BEGIN Working data

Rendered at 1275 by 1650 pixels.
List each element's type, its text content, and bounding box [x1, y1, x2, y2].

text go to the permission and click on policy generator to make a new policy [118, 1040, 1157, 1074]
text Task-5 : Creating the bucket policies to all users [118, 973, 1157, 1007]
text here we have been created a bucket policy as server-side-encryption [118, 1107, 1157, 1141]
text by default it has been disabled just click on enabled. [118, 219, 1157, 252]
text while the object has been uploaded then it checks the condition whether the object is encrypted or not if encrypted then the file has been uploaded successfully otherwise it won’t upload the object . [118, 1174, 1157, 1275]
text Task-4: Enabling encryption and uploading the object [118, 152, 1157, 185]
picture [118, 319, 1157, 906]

END Working data

What this task involves: Can you write out all of the material above again, changing "bounding box" to "bounding rectangle" and keeping everything else the same?

Response to this task:
Rendered at 1275 by 1650 pixels.
List each element's type, its text content, and bounding rectangle [x1, y1, x2, y2].

text go to the permission and click on policy generator to make a new policy [118, 1040, 1157, 1074]
text Task-5 : Creating the bucket policies to all users [118, 973, 1157, 1007]
text here we have been created a bucket policy as server-side-encryption [118, 1107, 1157, 1141]
text by default it has been disabled just click on enabled. [118, 219, 1157, 252]
text while the object has been uploaded then it checks the condition whether the object is encrypted or not if encrypted then the file has been uploaded successfully otherwise it won’t upload the object . [118, 1174, 1157, 1275]
text Task-4: Enabling encryption and uploading the object [118, 152, 1157, 185]
picture [118, 319, 1157, 906]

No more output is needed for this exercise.